◆ Instructions to follow ◆
Output, exactly as written, the lines below from the one that has "hfov_deg: 27.0" through the one that has "focal_mm: 5.96"; nothing else, and no pictures.

(Items from a dataset)
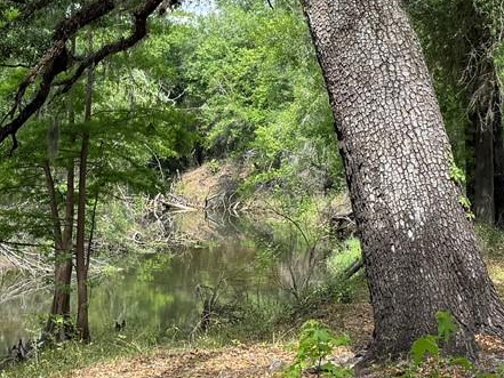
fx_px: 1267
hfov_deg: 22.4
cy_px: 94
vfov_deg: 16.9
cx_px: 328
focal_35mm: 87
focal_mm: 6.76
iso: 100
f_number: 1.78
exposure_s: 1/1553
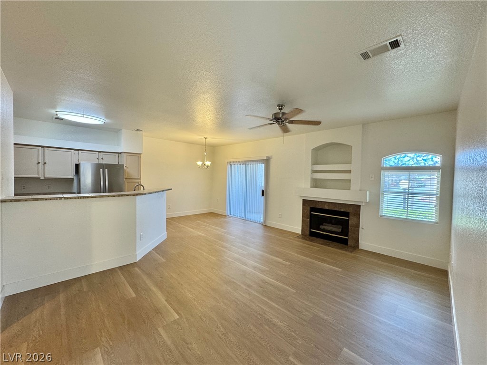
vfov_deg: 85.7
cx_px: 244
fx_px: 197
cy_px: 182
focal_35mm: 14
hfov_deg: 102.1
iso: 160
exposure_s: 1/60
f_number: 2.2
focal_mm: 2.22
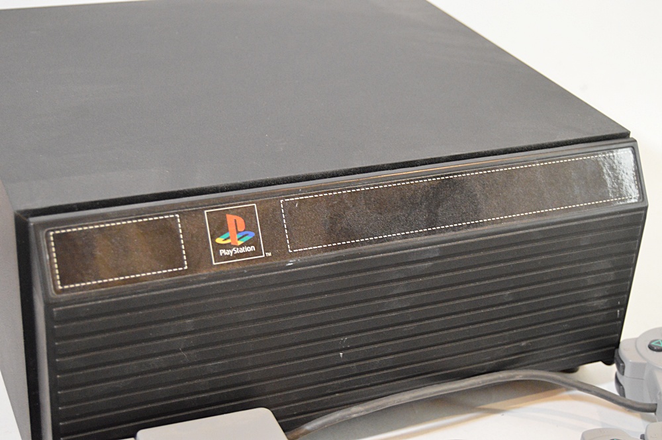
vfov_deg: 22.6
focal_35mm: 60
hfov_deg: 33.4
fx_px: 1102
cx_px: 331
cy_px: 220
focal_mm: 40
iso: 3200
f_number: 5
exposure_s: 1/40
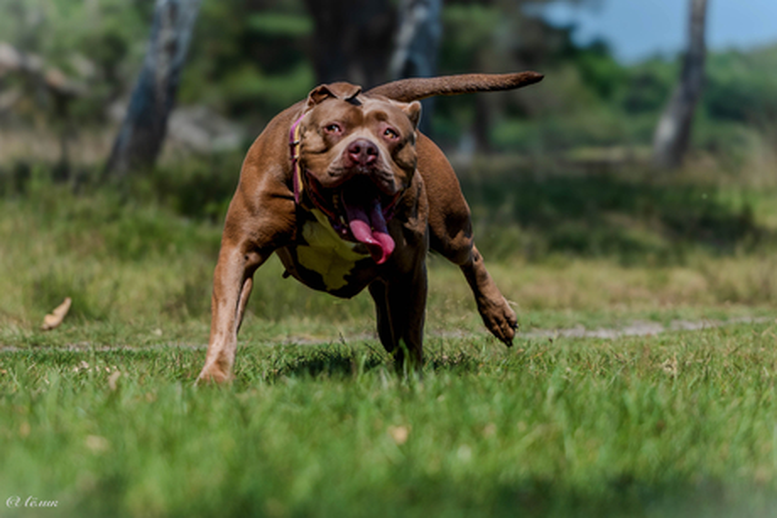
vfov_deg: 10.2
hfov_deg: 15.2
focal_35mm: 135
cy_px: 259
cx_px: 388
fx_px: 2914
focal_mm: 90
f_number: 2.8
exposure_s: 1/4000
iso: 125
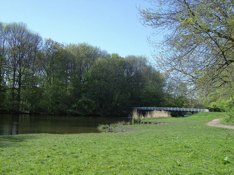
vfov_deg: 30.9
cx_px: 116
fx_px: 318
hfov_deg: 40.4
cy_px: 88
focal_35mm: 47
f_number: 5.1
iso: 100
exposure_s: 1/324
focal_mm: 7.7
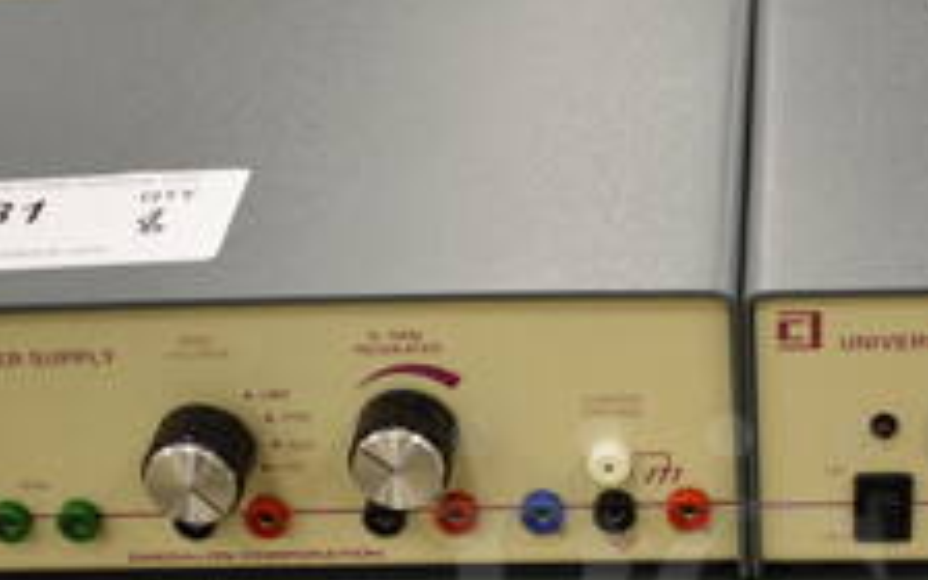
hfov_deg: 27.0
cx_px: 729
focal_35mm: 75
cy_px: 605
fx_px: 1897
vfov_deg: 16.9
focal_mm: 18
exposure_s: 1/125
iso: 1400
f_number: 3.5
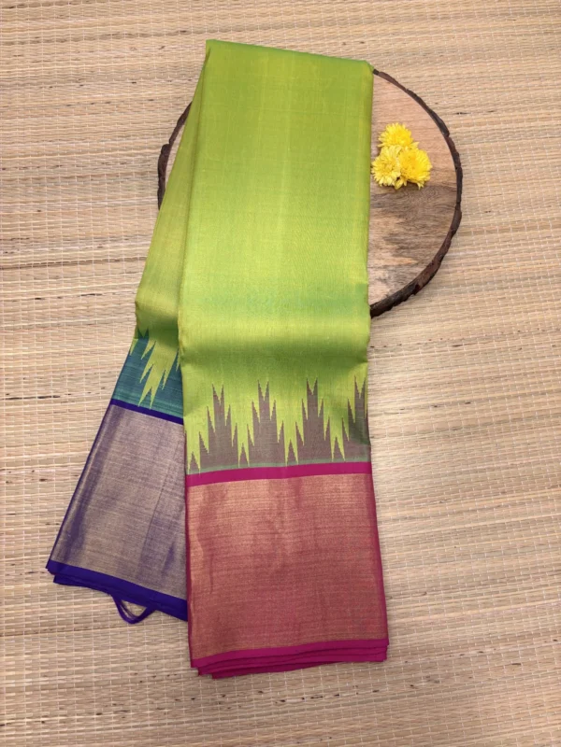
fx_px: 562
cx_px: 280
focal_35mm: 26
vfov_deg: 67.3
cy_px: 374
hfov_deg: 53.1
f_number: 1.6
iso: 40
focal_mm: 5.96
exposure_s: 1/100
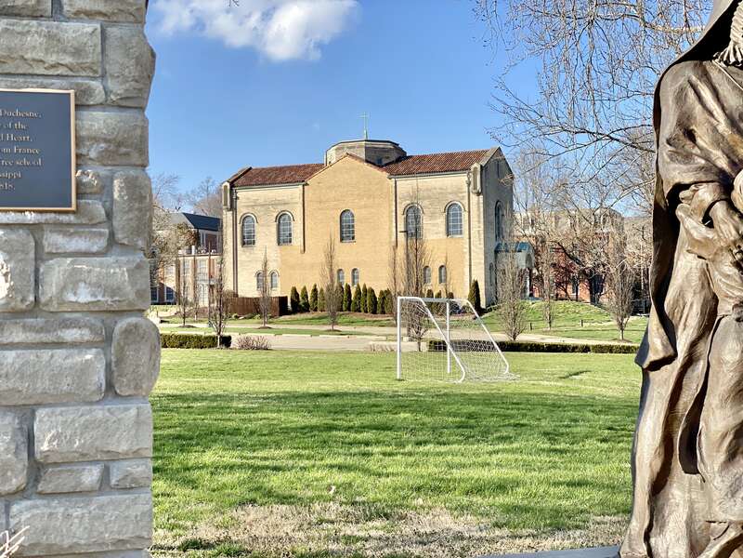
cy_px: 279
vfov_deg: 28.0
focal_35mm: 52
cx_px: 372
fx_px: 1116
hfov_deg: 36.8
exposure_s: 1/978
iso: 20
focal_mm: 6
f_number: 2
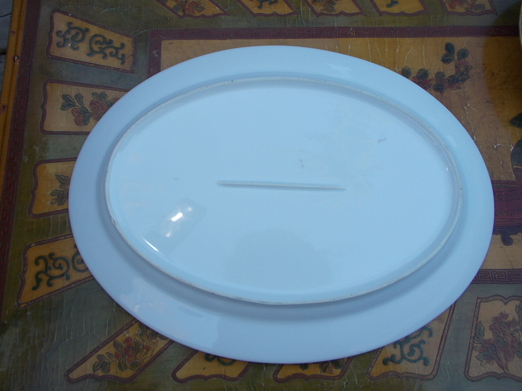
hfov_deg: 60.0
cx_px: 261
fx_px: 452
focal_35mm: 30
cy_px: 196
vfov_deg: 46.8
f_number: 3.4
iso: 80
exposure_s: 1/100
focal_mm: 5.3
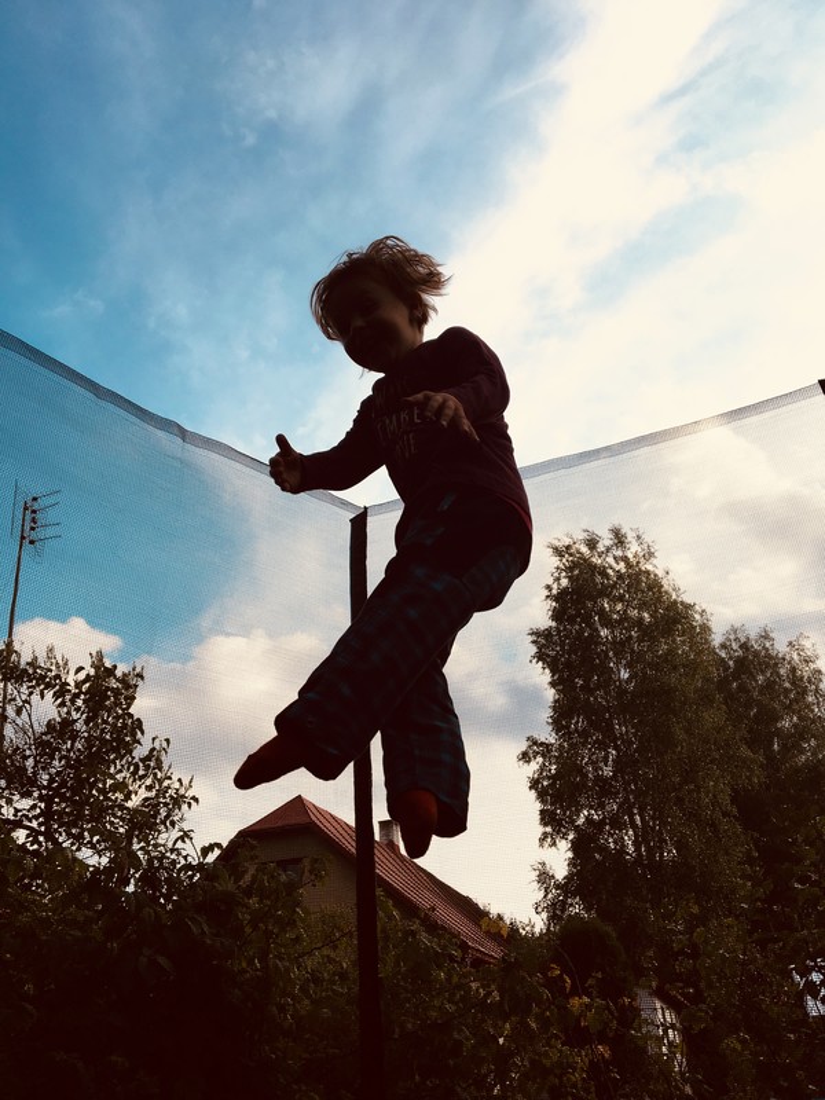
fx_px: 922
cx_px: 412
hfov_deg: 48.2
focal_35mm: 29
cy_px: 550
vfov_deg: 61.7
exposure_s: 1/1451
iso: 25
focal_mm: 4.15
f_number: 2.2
* * *
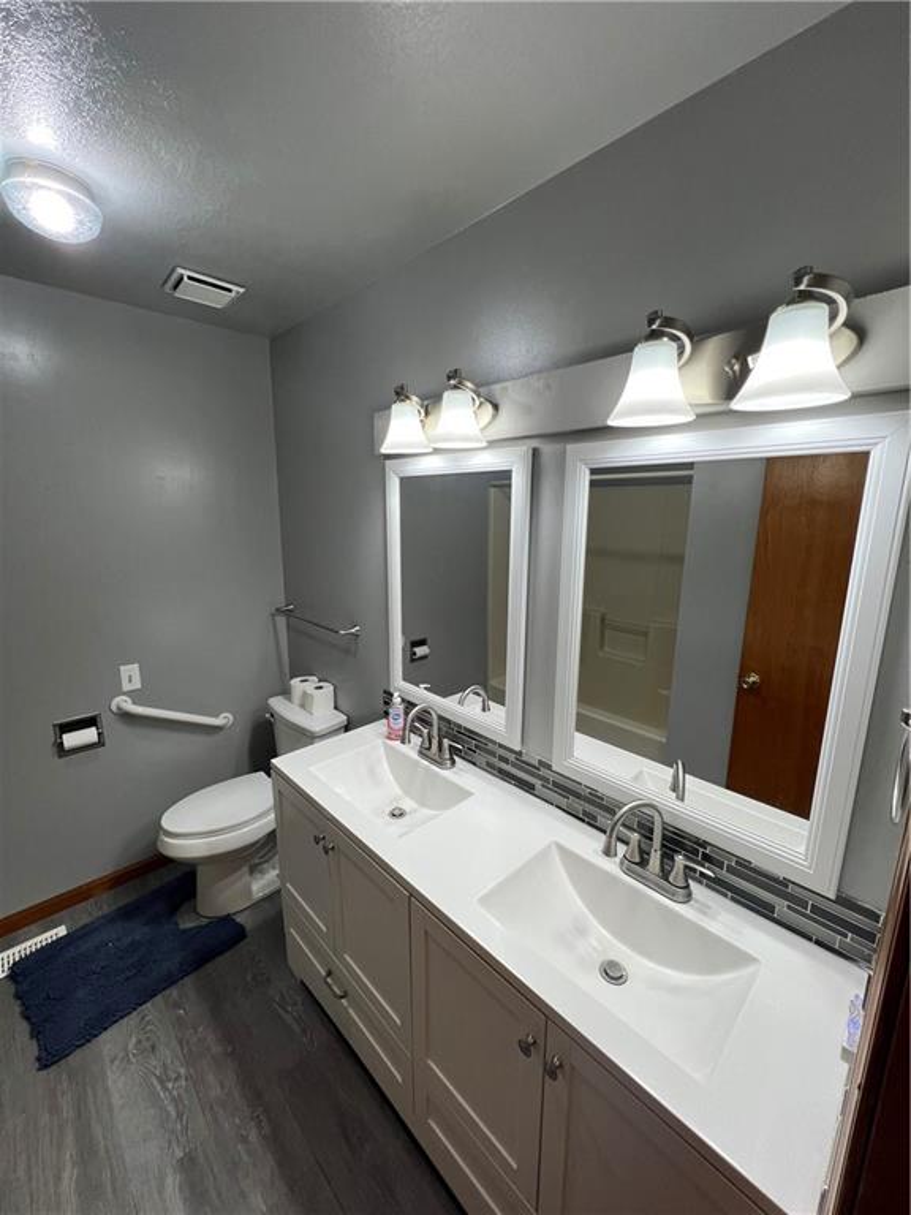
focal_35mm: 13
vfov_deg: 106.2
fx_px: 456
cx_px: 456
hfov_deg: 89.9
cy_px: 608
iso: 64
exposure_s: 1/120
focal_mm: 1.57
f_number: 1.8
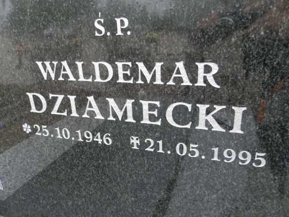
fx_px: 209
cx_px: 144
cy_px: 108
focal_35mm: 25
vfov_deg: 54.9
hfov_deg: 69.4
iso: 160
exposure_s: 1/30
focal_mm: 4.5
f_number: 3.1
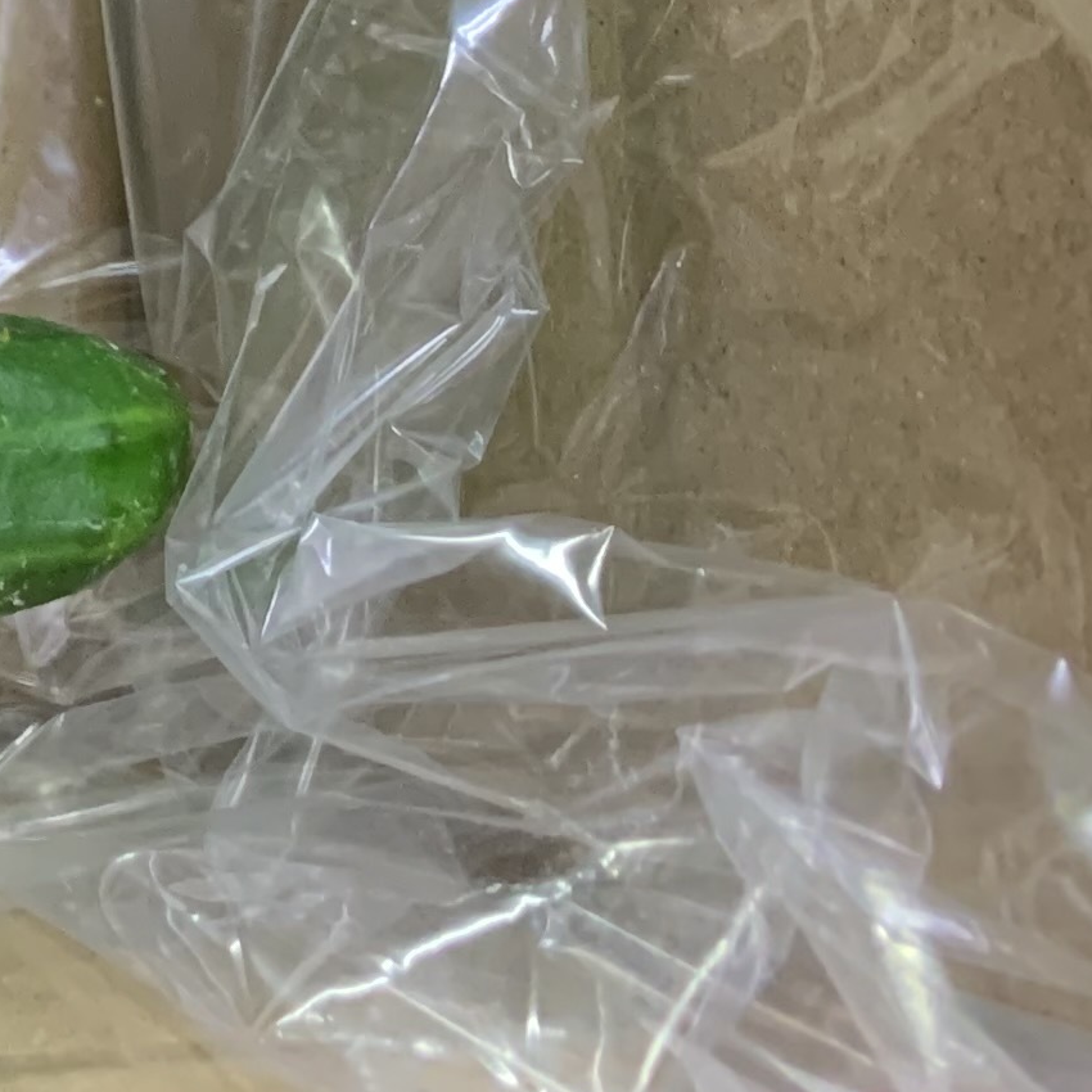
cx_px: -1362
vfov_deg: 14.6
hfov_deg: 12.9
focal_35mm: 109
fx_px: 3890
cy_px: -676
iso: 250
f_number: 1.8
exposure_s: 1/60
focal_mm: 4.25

◆ Task solution ◆
hfov_deg: 27.0
cx_px: 729
focal_35mm: 75
cy_px: 605
fx_px: 1897
vfov_deg: 16.9
focal_mm: 18
exposure_s: 1/125
iso: 1400
f_number: 3.5
fx_px: 562
cx_px: 280
focal_35mm: 26
vfov_deg: 67.3
cy_px: 374
hfov_deg: 53.1
f_number: 1.6
iso: 40
focal_mm: 5.96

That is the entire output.